After being trained as a fine arts painter at the Academy of Venice, Caterina Roiatistarted her diversified portfolio career as a Fine arts Painter. Following her interest in the wider framework of design she attended the Istituto Universitario di Architettura di Venezia, where she received a Doctor in Architecture Degree and the Harvard GSD, which she attended with a Fulbright Scholarship, receiving a Master in Architecture. Roiati’s diversified professional experience, together with the Italian tradition of expansive creative thinking, allows her to expand beyond any specialized aspect of design, her profound knowledge of history assist her working on projects that present complex preservation issues, she knows the zoning inside out and has a passion for the front end of architecture and for defining the supporting vision of projects. She co-founded, in 1998, TRA studio with Robert Traboscia, notable projects include 501 Broadway, 22 Mercer, Loft25, 173 MacDougal, 128 East 28th Street and the New York Academy of Arts. Roiati served, from 2012 thru 2021, as Co-Chair of the AIA NY Historic Building Committee. Roiati is certified in Italy and licensed in New York and New Jersey.

Christopher Sharples is a founding principal of SHoP Architects with more than 30 years of industry leadership bringing his singular vision of innovation to design and master planning in complex urban contexts. Sharples has led many of SHoP’s most inventive and trendsetting projects, including SITE Santa Fe, the Botswana Innovation Hub, the National Veterans Resource Center at Syracuse University, the Essex Crossing master plan in New York, the Uber Headquarters in San Francisco, Brooklyn’s Barclays Center arena, and several embassies through a design excellence contract with the U.S. Department of State.
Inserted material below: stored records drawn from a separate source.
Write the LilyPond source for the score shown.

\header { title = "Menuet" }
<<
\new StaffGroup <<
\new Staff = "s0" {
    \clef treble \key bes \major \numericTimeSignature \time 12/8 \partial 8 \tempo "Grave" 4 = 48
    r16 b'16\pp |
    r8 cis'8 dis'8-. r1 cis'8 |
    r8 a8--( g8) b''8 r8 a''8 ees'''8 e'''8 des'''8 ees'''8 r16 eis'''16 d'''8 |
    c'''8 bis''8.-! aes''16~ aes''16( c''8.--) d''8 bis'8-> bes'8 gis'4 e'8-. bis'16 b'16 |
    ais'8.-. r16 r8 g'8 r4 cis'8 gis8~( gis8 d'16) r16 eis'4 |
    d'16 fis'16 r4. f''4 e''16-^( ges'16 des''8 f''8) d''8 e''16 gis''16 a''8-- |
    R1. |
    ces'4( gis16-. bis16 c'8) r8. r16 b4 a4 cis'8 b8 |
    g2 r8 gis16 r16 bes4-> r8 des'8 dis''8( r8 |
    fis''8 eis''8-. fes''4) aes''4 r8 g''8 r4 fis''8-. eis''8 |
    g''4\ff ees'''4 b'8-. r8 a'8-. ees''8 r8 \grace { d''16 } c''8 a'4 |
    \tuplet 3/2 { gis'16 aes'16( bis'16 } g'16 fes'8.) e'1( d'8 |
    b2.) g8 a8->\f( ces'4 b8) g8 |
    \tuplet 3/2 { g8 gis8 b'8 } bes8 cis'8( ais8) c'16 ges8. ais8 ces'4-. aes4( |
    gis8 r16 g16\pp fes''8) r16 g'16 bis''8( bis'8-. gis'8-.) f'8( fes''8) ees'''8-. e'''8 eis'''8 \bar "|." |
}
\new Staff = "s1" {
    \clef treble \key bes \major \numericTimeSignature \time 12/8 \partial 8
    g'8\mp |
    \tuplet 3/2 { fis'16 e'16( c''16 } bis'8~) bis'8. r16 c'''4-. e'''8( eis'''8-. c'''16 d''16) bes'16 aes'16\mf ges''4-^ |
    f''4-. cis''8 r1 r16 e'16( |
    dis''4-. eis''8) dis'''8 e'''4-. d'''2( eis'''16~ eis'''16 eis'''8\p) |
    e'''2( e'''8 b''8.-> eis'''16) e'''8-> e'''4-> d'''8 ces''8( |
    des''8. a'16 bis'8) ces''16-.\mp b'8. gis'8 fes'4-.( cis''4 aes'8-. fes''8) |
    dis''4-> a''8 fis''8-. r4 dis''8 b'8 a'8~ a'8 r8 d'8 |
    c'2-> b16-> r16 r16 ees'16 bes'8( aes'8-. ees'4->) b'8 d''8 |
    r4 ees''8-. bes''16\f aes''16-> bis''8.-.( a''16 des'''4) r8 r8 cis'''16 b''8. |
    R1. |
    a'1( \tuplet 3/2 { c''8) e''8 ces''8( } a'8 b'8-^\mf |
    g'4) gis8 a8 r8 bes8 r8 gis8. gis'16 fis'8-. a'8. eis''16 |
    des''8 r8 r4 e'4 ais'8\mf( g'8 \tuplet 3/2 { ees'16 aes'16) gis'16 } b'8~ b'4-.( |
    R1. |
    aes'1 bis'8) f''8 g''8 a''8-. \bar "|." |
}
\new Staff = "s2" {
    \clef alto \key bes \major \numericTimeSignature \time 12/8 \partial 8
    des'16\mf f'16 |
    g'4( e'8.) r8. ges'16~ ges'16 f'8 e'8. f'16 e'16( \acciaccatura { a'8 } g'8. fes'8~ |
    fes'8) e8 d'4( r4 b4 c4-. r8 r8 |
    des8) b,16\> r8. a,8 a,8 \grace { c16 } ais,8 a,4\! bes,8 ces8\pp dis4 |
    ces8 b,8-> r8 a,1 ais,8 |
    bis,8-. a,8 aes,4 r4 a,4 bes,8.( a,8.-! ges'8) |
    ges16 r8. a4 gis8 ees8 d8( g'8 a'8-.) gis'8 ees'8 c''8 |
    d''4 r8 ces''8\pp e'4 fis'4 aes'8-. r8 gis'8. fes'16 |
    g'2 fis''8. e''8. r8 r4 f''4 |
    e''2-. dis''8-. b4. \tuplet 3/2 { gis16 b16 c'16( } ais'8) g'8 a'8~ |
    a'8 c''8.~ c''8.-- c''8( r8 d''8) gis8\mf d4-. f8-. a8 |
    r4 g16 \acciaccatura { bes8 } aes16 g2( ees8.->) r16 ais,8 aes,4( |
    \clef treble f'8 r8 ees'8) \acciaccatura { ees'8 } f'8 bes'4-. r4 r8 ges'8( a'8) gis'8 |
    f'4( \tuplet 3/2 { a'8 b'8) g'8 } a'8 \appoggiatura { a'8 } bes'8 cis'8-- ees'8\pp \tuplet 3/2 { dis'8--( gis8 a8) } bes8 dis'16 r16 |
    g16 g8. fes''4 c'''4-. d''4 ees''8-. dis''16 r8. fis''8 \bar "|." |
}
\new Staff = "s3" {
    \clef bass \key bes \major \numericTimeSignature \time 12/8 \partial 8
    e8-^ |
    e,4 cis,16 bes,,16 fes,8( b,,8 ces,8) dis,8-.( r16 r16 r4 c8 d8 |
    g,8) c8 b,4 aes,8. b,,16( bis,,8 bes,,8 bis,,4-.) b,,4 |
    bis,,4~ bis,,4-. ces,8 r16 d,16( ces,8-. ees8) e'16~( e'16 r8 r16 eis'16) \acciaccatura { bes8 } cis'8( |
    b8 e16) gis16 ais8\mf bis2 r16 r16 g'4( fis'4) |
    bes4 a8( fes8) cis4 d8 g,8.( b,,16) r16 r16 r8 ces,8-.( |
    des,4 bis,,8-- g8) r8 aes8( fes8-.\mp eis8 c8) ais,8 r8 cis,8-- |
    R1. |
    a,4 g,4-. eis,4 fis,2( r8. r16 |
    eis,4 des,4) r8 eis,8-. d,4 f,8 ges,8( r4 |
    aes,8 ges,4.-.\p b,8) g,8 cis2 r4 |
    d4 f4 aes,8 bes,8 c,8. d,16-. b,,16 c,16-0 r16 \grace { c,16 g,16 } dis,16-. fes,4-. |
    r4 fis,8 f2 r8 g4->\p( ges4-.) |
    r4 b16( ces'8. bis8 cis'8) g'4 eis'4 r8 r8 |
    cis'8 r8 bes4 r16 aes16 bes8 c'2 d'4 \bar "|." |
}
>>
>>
For decades, Sharples’ priority has been in advancing process innovation centered on the development of innovative workflows, the broader adoption of model-based delivery practices, advancing the applications of cutting-edge manufacturing, and facilitating increased use of offsite construction techniques. In 2018, Sharples cofounded Assembly OSM, incubated at SHoP and currently delivering world-class architecture through an advanced, proprietary digital design, manufacturing and assembly process that reduces waste, pollution and the considerable strain on-site construction can have on dense, urban communities. Sharples has taught, lectured, exhibited and been published frequently and internationally.

Darin Reynolds is a partner at COOKFOX Architects, joining the studio in 2006. He has led a diverse range of projects, from workplaces and high-end single-family homes to urban affordable and supportive housing. Reynolds’s past work includes multiple high-performance supportive housing developments like Betances Residences, which won the 2023 SARA NY Award of Excellence. Most recently, Reynolds served as Project Architect for two wellness-focused high-performance buildings at Water Street Tampa, helping the new development become the first WELL-Certified Community in North America. Reynolds is currently spearheading the design of Terminal Warehouse, a new commercial workplace project on the far west side of Manhattan that will transform a historic storage warehouse into biophilic and energy efficient office space. Other projects of his include a single-family home on Long Island’s East End and Salem Harbor Station, a power plant in Salem, MA. Reynolds speaks regularly on topics of sustainability and high-performance envelope design. He has presented at Brick & Wonder, the Facades + Conference, and the AIANY Interiors Committee Panel. Reynolds believes that architecture is the product of many hands. At COOKFOX, he strives to work as part of a team that understands the building process as well as the social and environmental impacts a project will have.